Text =>
Reputation: 10789
I have been looking around to no avail regarding suppressing the dialog box on a mobile device when clicking on a telephone link.
We have this requirement to replace the existing native dialog on iPhone and Android with a custom popup from our website.
We have HTML5 at our disposal but for one basic site we are not to use javascript (for lower powered WAP phones).
Is there a way to suppress the phone native dialog coming from the browser (safari, chrome, firefox? ) via HTML from my site?
Thanks
Upvotes: 1
Views: 3175
Reputation: 415
Not sure if this is the complete spec you're asking for ... as far as I can tell from having fought with this too off and on for many months, there is no way to directly suppress the dialer dialog if OS thinks it's a phone number clicked in a page in a standalone browser.
I recall that it broadcasts an intent with "Tel:..." in the data parm. Since the vendor's dialer watches for that, the most you could hope for is to have your own dialer listen for that event too ... but then android would popup that annoying "complete action with" dialog AND they'd have to click yours, which would then have to launch yet another dialer intent. (And would you then see your intercept dialer too ? )

Prompt 1 => In the phone-link dialog discussion, why must one basic site avoid JavaScript?
Prompt 2 => Print the part of the phone-link dialog discussion between "Reputation: 10789" and "a standalone browser.", inclusive.
Prompt 3 => Continue the phone-link dialog discussion from its last sentence.

Data extracts =>
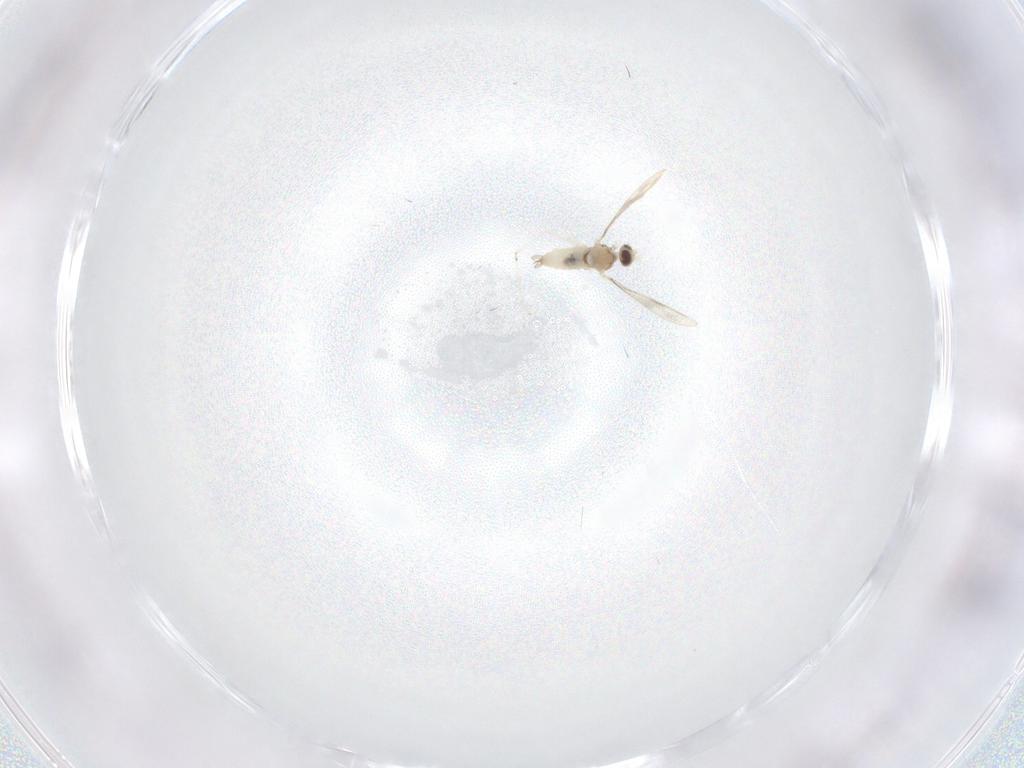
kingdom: Animalia
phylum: Arthropoda
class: Insecta
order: Diptera
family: Cecidomyiidae
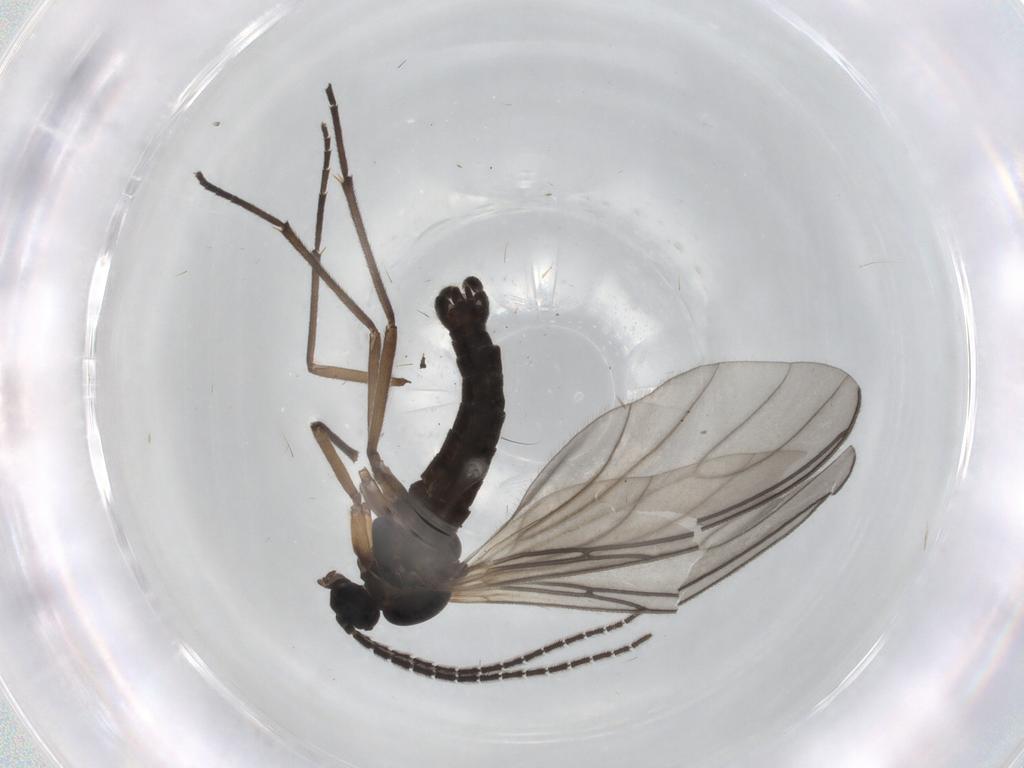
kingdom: Animalia
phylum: Arthropoda
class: Insecta
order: Diptera
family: Sciaridae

Answer box 1 => It must work on lower-powered WAP phones.

Answer box 2 =>
Reputation: 10789
I have been looking around to no avail regarding suppressing the dialog box on a mobile device when clicking on a telephone link.
We have this requirement to replace the existing native dialog on iPhone and Android with a custom popup from our website.
We have HTML5 at our disposal but for one basic site we are not to use javascript (for lower powered WAP phones).
Is there a way to suppress the phone native dialog coming from the browser (safari, chrome, firefox? ) via HTML from my site?
Thanks
Upvotes: 1
Views: 3175
Reputation: 415
Not sure if this is the complete spec you're asking for ... as far as I can tell from having fought with this too off and on for many months, there is no way to directly suppress the dialer dialog if OS thinks it's a phone number clicked in a page in a standalone browser.

Answer box 3 =>
As BigMacAttack points out, you could run it through webkit, change your tag to something other than "tel" and intercept that. Similarly, if the server pages could always be fed through a web-kit view, you could do what I did on couple of android and iOS apps:
// Android flavored
wv1.setWebViewClient(new WebViewClient() {
@Override
public boolean shouldOverrideUrlLoading(WebView view, String url) {
boolean dialMe = false;
if (url.indexOf("tel:") > -1) { // PHONE permissions in AndroidManifest
// see also DIAL_PHONE
dialMe = myCustomDialerPopup ( Uri.parse(url) ) ; // display YOUR msg.
if ( dialMe = true ) { // launch normal dialer
Intent i = new Intent( Intent.ACTION_DIAL, Uri.parse(url) ) ;
view.getContext().startActivity(i);
} else {
//// guess they don't want to call - oops marketing failed !
}
}
return true; // or false to stop navigation.
}
}
Upvotes: 0
Reputation: 4549
If you're use case allows you to avoid using the tel: link format, you could put the numbers in something else that looks like a link and then have your webpage treat them however you wish. And to avoid having the browser auto-add links to numbers it thinks are telephone numbers, add the following html tag to your document's <head>
(from the Safari Developer Library):
<meta name="format-detection" content="telephone=no">
Is this sufficient or is there more to your question that I'm not understanding?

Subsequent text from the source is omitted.